Era um primeiro encontro cheio de informações desconexas, histórias que não se completavam, alegrias tolas, cumplicidades gratuitas. Falaram e riram sem reter nada. A questão era apenas estar perto, poder estar dentro.

As afinidades foram tão intensas e combinadas que, por mais de uma vez, ele parou no meio da conversa e a encarou. Em outro momento foi a vez dela. Medo? Surpresa? Ainda não havia respostas e nem tempo para procurá-las.

Na despedida — meio desconcertada —, ela foi saindo do carro sem deixar o aval do seu beijo. Ele não deixou: a puxou pelo vestido.

Quando ela virou, a expressão grave no rosto dele falou mais do que palavras. Ela então pulou em seu colo, segurou seu rosto, afundou as duas mãos em sua barba, olhou em seus olhos e então deu-lhe um beijo descansado, sem a menor pressa de acabar.

Ficaram ali, algum tempo, inertes por fora e aos turbilhões por dentro, até ambos se soltarem com uma  suspirada desafogante.

No dia seguinte, um compromisso qualquer marcado na vida de antes afastou os dois da continuação desse eloquente enredo.

Com o começo de uma nova semana, ambos mergulharam em suas frenéticas rotinas urbanas: tensas, tomadas, ocupadas, limitantes.

Mas, eles não se desconectaram. Alimentaram-se de mensagens, e-mails, recadinhos em áudios, provocações em vídeos, interesses explícitos. Usaram toda a tecnologia disponível a favor da desfavorável realidade rasa.

E então, exatamente uma semana depois, os dois marcaram o urgente reencontro em um suposto jantar combinado à quatro mãos na casa dele.

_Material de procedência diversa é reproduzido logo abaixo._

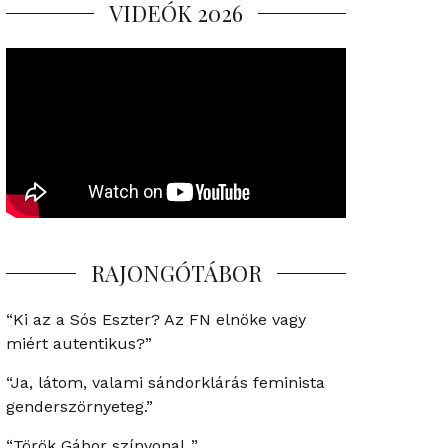
VIDEÓK 2026
RAJONGÓTÁBOR
“Ki az a Sós Eszter? Az FN elnöke vagy
miért autentikus?”
“Ja, látom, valami sándorklárás feminista
genderszörnyeteg.”
“Török Gábor színvonal..”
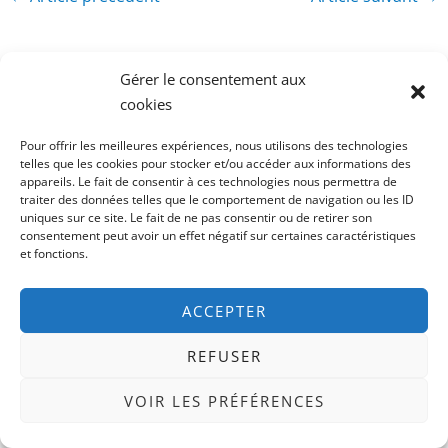
Gérer le consentement aux
cookies
Pour offrir les meilleures expériences, nous utilisons des technologies
telles que les cookies pour stocker et/ou accéder aux informations des
appareils. Le fait de consentir à ces technologies nous permettra de
R
traiter des données telles que le comportement de navigation ou les ID
uniques sur ce site. Le fait de ne pas consentir ou de retirer son
e
consentement peut avoir un effet négatif sur certaines caractéristiques
et fonctions.
c
h
ACCEPTER
e
TÉLÉCHARGE GRATUITEMENT LA
r
REFUSER
PREMIÈRE VERSION DE MON LIVRE
c
VOIR LES PRÉFÉRENCES
h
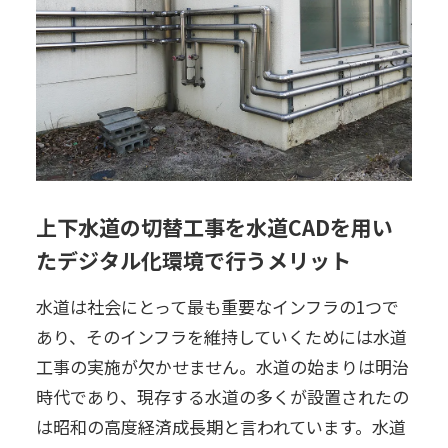
上下水道の切替工事を水道CADを用い
たデジタル化環境で行うメリット
水道は社会にとって最も重要なインフラの1つで
あり、そのインフラを維持していくためには水道
工事の実施が欠かせません。水道の始まりは明治
時代であり、現存する水道の多くが設置されたの
は昭和の高度経済成長期と言われています。水道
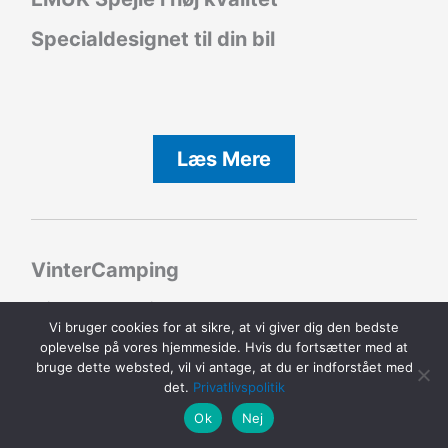
Specialdesignet til din bil
Læs Mere
VinterCamping
VinterCamping - Nyd endnu en smuk
Vi bruger cookies for at sikre, at vi giver dig den bedste
årstid !
oplevelse på vores hjemmeside. Hvis du fortsætter med at
bruge dette websted, vil vi antage, at du er indforstået med
det.
Privatlivspolitik
Ok
Nej
Læs Mere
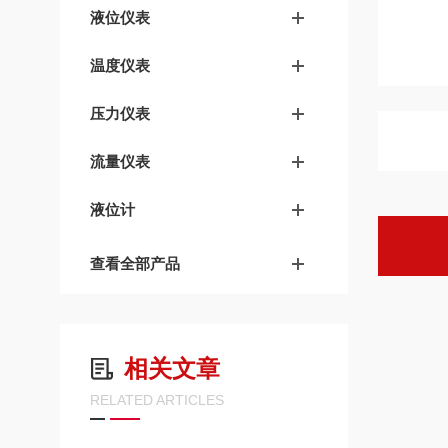
液位仪表
温度仪表
压力仪表
流量仪表
液位计
查看全部产品
相关文章
RELATED ARTICLES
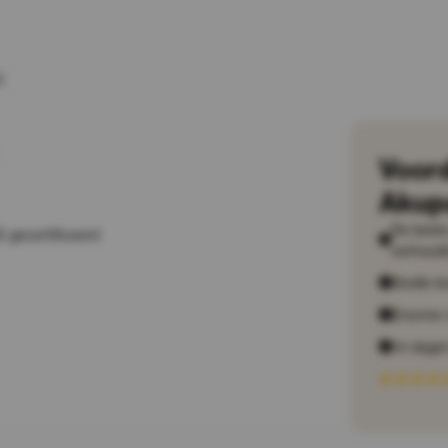
)
Voor
Akup
De beste 
 gecertificeerd
verhoudi
Snelle le
Enorme 
14 dagen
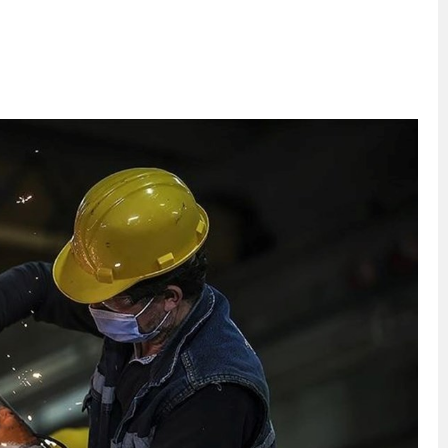
eri daha okuyucuyla buluşturdu
bete neden oluyor
iği ile ilgili bilgi verdi
 Darbe!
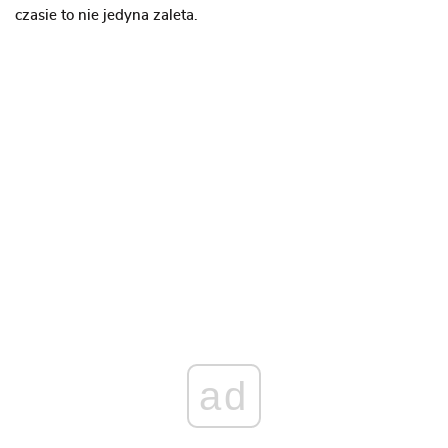
czasie to nie jedyna zaleta.
ad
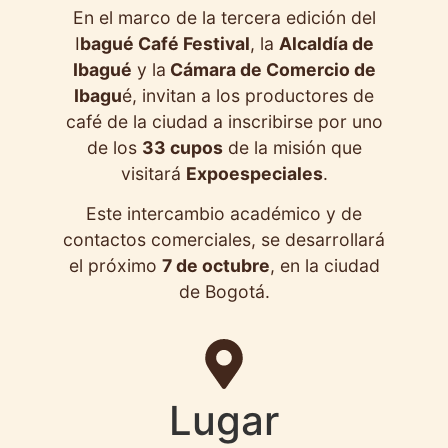
En el marco de la tercera edición del
I
bagué Café Festival
, la
Alcaldía de
Ibagué
y la
Cámara de Comercio de
Ibagu
é, invitan a los productores de
café de la ciudad a inscribirse por uno
de los
33 cupos
de la misión que
visitará
Expoespeciales
.
Este intercambio académico y de
contactos comerciales, se desarrollará
el próximo
7 de octubre
, en la ciudad
de Bogotá.
Lugar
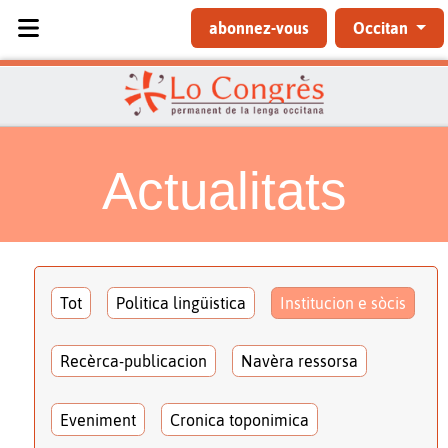
Sélectionnez votre langue
abonnez-vous
Occitan
Actualitats
Tot
Politica lingüistica
Institucion e sòcis
Recèrca-publicacion
Navèra ressorsa
Eveniment
Cronica toponimica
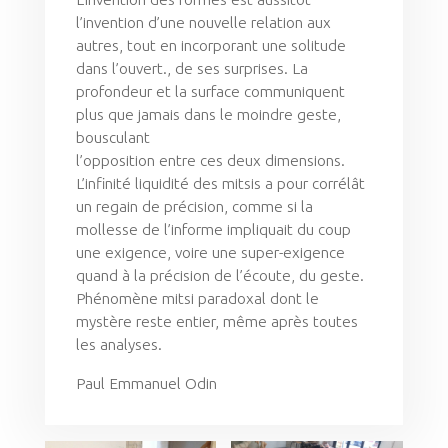
l’invention d’une nouvelle relation aux
autres, tout en incorporant une solitude
dans l’ouvert., de ses surprises. La
profondeur et la surface communiquent
plus que jamais dans le moindre geste,
bousculant
l’opposition entre ces deux dimensions.
L’infinité liquidité des mitsis a pour corrélât
un regain de précision, comme si la
mollesse de l’informe impliquait du coup
une exigence, voire une super-exigence
quand à la précision de l’écoute, du geste.
Phénomène mitsi paradoxal dont le
mystère reste entier, même après toutes
les analyses.
Paul Emmanuel Odin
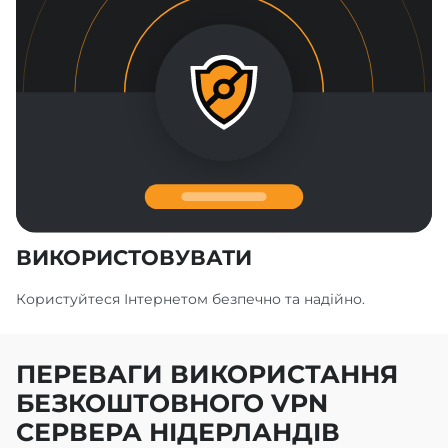
ВИКОРИСТОВУВАТИ
Користуйтеся Інтернетом безпечно та надійно.
ПЕРЕВАГИ ВИКОРИСТАННЯ
БЕЗКОШТОВНОГО VPN
СЕРВЕРА НІДЕРЛАНДІВ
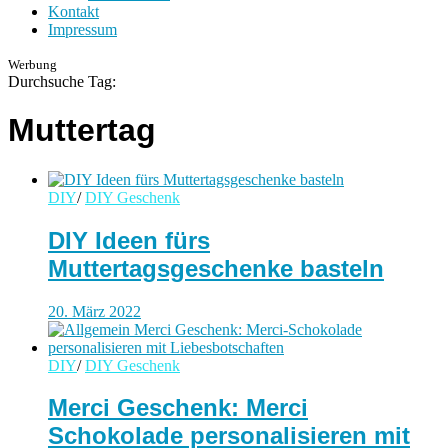
Kontakt
Impressum
Werbung
Durchsuche Tag:
Muttertag
DIY
/
DIY Geschenk
DIY Ideen fürs
Muttertagsgeschenke basteln
20. März 2022
DIY
/
DIY Geschenk
Merci Geschenk: Merci
Schokolade personalisieren mit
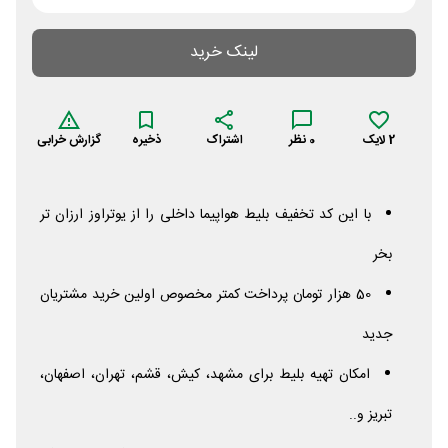
لینک خرید
2
لایک
0
نظر
اشتراک
ذخیره
گزارش خرابی
با این کد تخفیف بلیط هواپیما داخلی را از یوتراوز ارزان تر
بخر
50 هزار تومان پرداخت کمتر مخصوص اولین خرید مشتریان
جدید
امکان تهیه بلیط برای مشهد، کیش، قشم، تهران، اصفهان،
تبریز و..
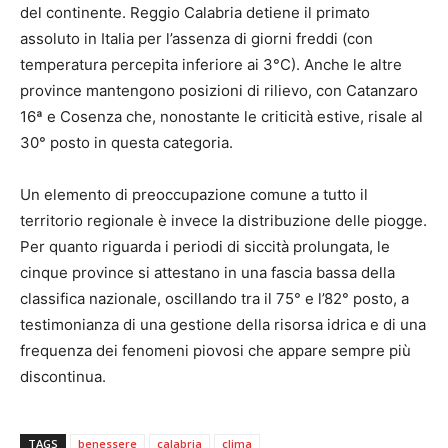
del continente. Reggio Calabria detiene il primato
assoluto in Italia per l’assenza di giorni freddi (con
temperatura percepita inferiore ai 3°C). Anche le altre
province mantengono posizioni di rilievo, con Catanzaro
16ª e Cosenza che, nonostante le criticità estive, risale al
30° posto in questa categoria.
Un elemento di preoccupazione comune a tutto il
territorio regionale è invece la distribuzione delle piogge.
Per quanto riguarda i periodi di siccità prolungata, le
cinque province si attestano in una fascia bassa della
classifica nazionale, oscillando tra il 75° e l’82° posto, a
testimonianza di una gestione della risorsa idrica e di una
frequenza dei fenomeni piovosi che appare sempre più
discontinua.
TAGS
benessere
calabria
clima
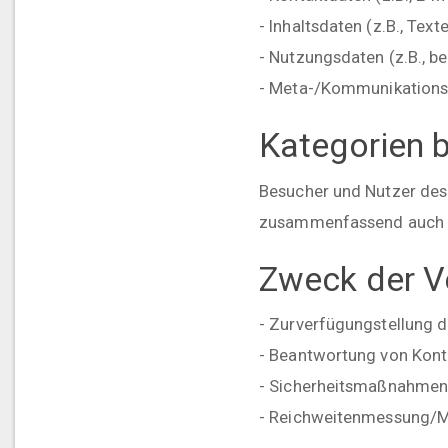
- Inhaltsdaten (z.B., Tex
- Nutzungsdaten (z.B., be
- Meta-/Kommunikationsda
Kategorien 
Besucher und Nutzer des
zusammenfassend auch al
Zweck der V
- Zurverfügungstellung d
- Beantwortung von Kont
- Sicherheitsmaßnahmen
- Reichweitenmessung/M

Na hora agendada, os ingredientes estavam dispostos na bancada da cozinha dele: massas, temperos, travessas, panelas, vinho, taças. Uma produção estudada para provocar a melhor impressão possível nela. De repente, a campainha toca desfocando a cena. Ele quase se desmaterializa para chegar à porta mais rápido. Quando ele a abre, ela surge energética, sorridente, cheia de graça e sem graça, pela indisfarçável fome de jantá-lo.

Os dois conversam naquele silêncio de segundos. Ele entende e aceita, pega a sobremesa das mãos dela, coloca o pote em algum lugar improvável, volta e  a puxa para seus braços.

Ela volta a se perder em um beijo afundado naquela barba; enquanto ele a segura sob o vestido, pelas popas, subindo as mãos com uma pressão forte, sentindo pelo caminho suas umidades, temperaturas e carne.

Fraca de tanta vontade dele, ela se ampara na parede. Ele se aproxima mais até encaixar o corpo inteiro no dela. Os dois se demoram ali, embolados entre beijos e respiros; entre desejos, apertos e movimentos.

Eles não se despem, mas estão nus e entram em uma sintonia tão violenta que morrem juntos...ali.